Il importe en outre de disposer, pour chacun de ces régimes, de nouveaux indicateurs portant sur l'âge moyen de liquidation des pensions, la proportion des départs à la retraite des personnes en service actif, la répartition de ces départs par tranches d'âge - avant cinquante-cinq ans, entre cinquante-cinq ans et soixante ans. Le Parlement ne peut se contenter, année après année, d'une bonne lecture de la presse quotidienne et hebdomadaire...
Enfin, nous manquons de données sur la durée moyenne de perception et le montant moyen des pensions, ainsi que sur l'espérance de vie à soixante ans de ces assurés sociaux. L'ensemble de ces informations nous autorisera à procéder à des comparaisons avec les assurés sociaux des autres régimes, tant du secteur privé que du secteur public.
La commission des affaires sociales demande au moins que ces réflexions puissent être reprises dans le prochain projet de loi de finances. Nous comptons à cet égard sur l'aide de la commission des finances. Nous contribuerions ainsi à préparer dans de bonnes conditions la première clause de rendez-vous de la réforme des retraites, qui interviendra en 2008, voire dès 2007 sur certains points.
Nous y sommes d'autant plus attachés que les informations sur les retraites des grandes entreprises publiques sont rarement publiées ou très difficilement accessibles, y compris pour les parlementaires. Les adossements de régimes spéciaux aux caisses de retraite du secteur privé en fournissent malheureusement une illustration parfaite : en dépit de l'obligation d'information inscrite à l'article L. 222-7 du code de la sécurité sociale, le Parlement continue le plus souvent à ne connaître de ces dossiers que ce qu'en dit la presse.
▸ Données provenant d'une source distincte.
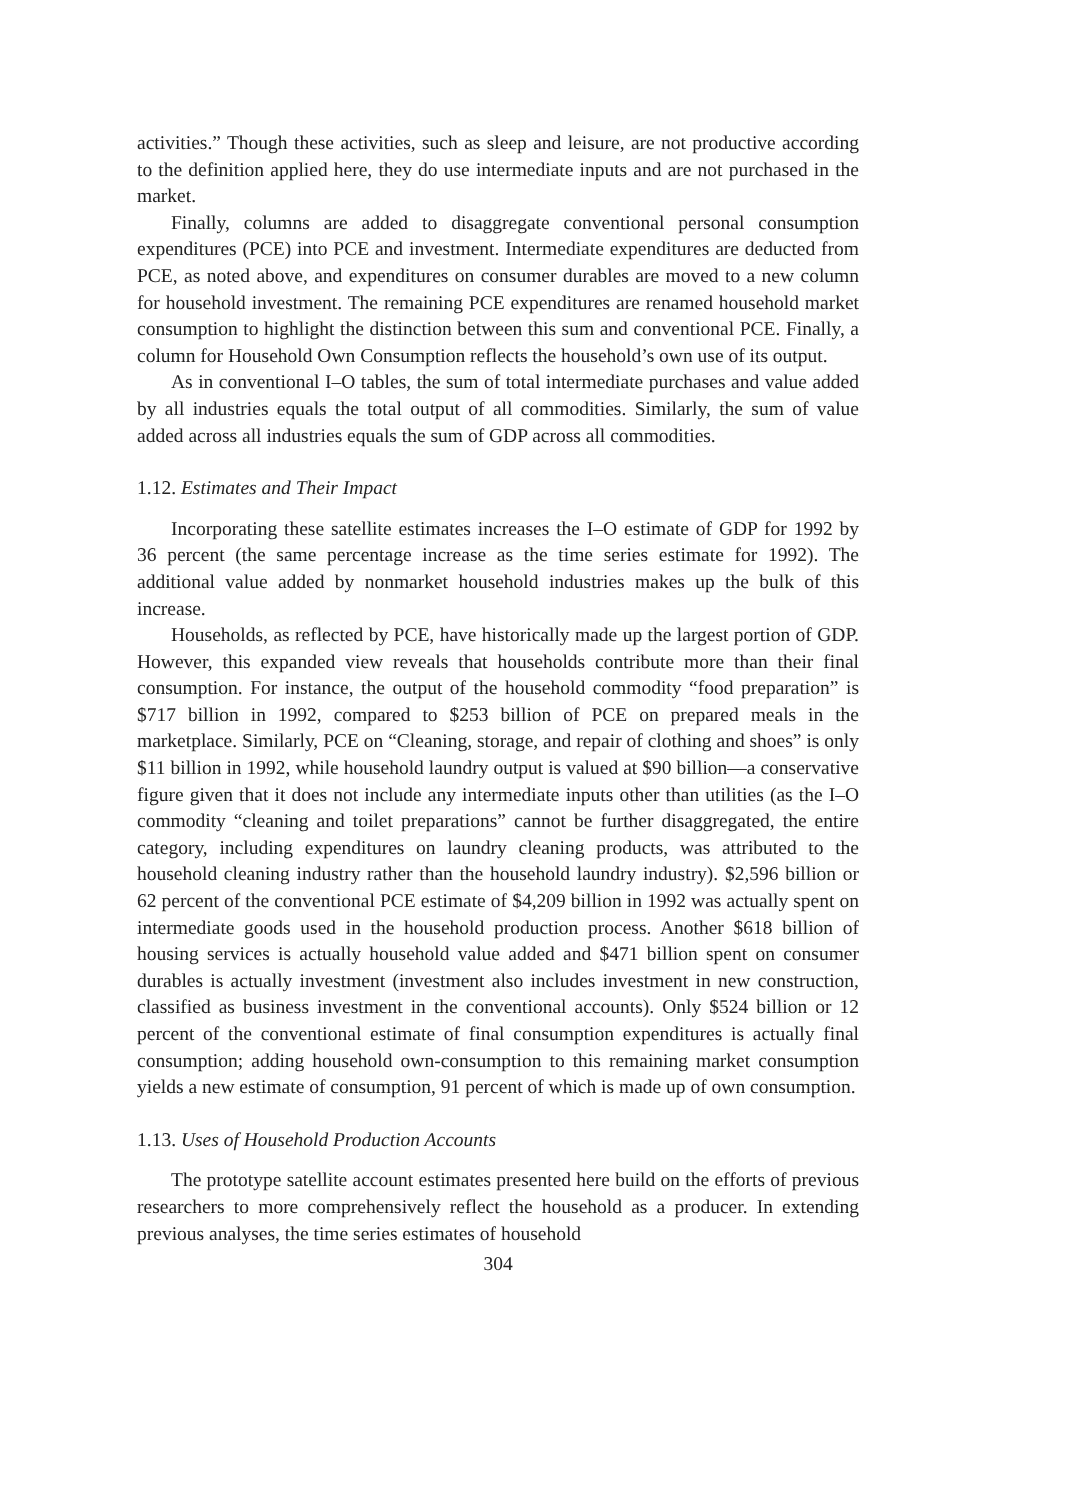activities.” Though these activities, such as sleep and leisure, are not productive according to the definition applied here, they do use intermediate inputs and are not purchased in the market.
Finally, columns are added to disaggregate conventional personal consumption expenditures (PCE) into PCE and investment. Intermediate expenditures are deducted from PCE, as noted above, and expenditures on consumer durables are moved to a new column for household investment. The remaining PCE expenditures are renamed household market consumption to highlight the distinction between this sum and conventional PCE. Finally, a column for Household Own Consumption reflects the household’s own use of its output.
As in conventional I–O tables, the sum of total intermediate purchases and value added by all industries equals the total output of all commodities. Similarly, the sum of value added across all industries equals the sum of GDP across all commodities.
1.12. Estimates and Their Impact
Incorporating these satellite estimates increases the I–O estimate of GDP for 1992 by 36 percent (the same percentage increase as the time series estimate for 1992). The additional value added by nonmarket household industries makes up the bulk of this increase.
Households, as reflected by PCE, have historically made up the largest portion of GDP. However, this expanded view reveals that households contribute more than their final consumption. For instance, the output of the household commodity “food preparation” is $717 billion in 1992, compared to $253 billion of PCE on prepared meals in the marketplace. Similarly, PCE on “Cleaning, storage, and repair of clothing and shoes” is only $11 billion in 1992, while household laundry output is valued at $90 billion—a conservative figure given that it does not include any intermediate inputs other than utilities (as the I–O commodity “cleaning and toilet preparations” cannot be further disaggregated, the entire category, including expenditures on laundry cleaning products, was attributed to the household cleaning industry rather than the household laundry industry). $2,596 billion or 62 percent of the conventional PCE estimate of $4,209 billion in 1992 was actually spent on intermediate goods used in the household production process. Another $618 billion of housing services is actually household value added and $471 billion spent on consumer durables is actually investment (investment also includes investment in new construction, classified as business investment in the conventional accounts). Only $524 billion or 12 percent of the conventional estimate of final consumption expenditures is actually final consumption; adding household own-consumption to this remaining market consumption yields a new estimate of consumption, 91 percent of which is made up of own consumption.
1.13. Uses of Household Production Accounts
The prototype satellite account estimates presented here build on the efforts of previous researchers to more comprehensively reflect the household as a producer. In extending previous analyses, the time series estimates of household
304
On peut donc mesurer l'aspect dérisoire de cette obligation d'équité et de transparence.
Réformer les régimes spéciaux supposerait de mener un travail préparatoire approfondi afin de pouvoir mettre en évidence leur spécificité et leurs modes de financement, procéder à des comparaisons avec les systèmes de retraite de droit commun et appréhender le caractère atypique de leur effort contributif. À la RATP et à la SNCF, par exemple, les cotisations des salariés ne représentent respectivement que 13 % et 7 % des prestations de retraite versées. Dans ces conditions, peut-on vraiment parler de régime de retraite par répartition ? Pour ma part, je suis convaincu que ces mots n'ont pas la même signification d'un organisme à l'autre.
En définitive, mes chers collègues, cette nouvelle mission constitue non seulement un élément potentiel pour le contrôle parlementaire - s'il est possible -, mais aussi une chance dans la perspective de la prochaine réforme des retraites, à condition que soit repensé rapidement le cadre général de ces documents, comme nos propositions invitent à le faire.
Soucieuse de contribuer au débat public et au succès de la LOLF, la commission des affaires sociales a souhaité publier dans son rapport de nombreuses données statistiques inédites, qui permettent d'illustrer le bien-fondé de ses suggestions.
Renforcer l'information et le contrôle parlementaire est également l'une des conclusions du rapport publié l'an dernier à la suite des travaux de la commission de réflexion sur la dette publique, présidée par Michel Pébereau. Notre commission en partage l'orientation.
Sous ces réserves, la commission des affaires sociales s'est déclarée favorable à l'adoption des crédits de la mission « Régimes sociaux et de retraite ».